◆ Task goal
In the records that come next, find every line with "делать". Return those lines.

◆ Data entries
┏━━

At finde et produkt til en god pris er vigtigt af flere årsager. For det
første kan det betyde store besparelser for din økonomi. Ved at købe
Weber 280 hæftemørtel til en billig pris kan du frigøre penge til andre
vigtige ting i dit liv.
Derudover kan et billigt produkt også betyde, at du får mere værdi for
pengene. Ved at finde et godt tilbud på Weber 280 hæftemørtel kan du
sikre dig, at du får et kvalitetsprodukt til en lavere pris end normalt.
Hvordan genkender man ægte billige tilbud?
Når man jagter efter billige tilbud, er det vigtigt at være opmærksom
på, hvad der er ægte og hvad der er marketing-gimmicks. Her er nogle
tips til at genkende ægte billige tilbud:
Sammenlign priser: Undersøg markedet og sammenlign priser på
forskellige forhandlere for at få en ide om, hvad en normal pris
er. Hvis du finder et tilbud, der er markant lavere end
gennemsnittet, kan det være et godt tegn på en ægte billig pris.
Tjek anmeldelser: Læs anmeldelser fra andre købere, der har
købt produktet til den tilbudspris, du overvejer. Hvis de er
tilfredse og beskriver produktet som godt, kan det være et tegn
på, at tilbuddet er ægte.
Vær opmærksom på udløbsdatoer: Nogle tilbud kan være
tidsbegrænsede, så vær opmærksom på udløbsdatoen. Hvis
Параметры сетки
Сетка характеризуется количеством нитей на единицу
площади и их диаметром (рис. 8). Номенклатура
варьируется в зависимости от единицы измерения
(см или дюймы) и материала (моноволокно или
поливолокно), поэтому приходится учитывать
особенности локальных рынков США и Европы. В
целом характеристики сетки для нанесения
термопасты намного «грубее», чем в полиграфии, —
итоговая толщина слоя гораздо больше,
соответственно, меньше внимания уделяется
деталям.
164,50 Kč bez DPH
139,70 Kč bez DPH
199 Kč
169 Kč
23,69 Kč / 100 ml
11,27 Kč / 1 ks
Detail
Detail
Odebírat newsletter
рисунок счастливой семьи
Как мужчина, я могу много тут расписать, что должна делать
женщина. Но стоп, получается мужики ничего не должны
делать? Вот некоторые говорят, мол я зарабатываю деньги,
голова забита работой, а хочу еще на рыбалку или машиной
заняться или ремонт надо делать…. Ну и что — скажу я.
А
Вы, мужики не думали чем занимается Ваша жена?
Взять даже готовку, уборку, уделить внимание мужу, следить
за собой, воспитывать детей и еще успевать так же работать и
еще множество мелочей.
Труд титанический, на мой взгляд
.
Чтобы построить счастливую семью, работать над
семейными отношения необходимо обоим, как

┗━━

◆ Exercise solution
Как мужчина, я могу много тут расписать, что должна делать
делать? Вот некоторые говорят, мол я зарабатываю деньги,
заняться или ремонт надо делать…. Ну и что — скажу я.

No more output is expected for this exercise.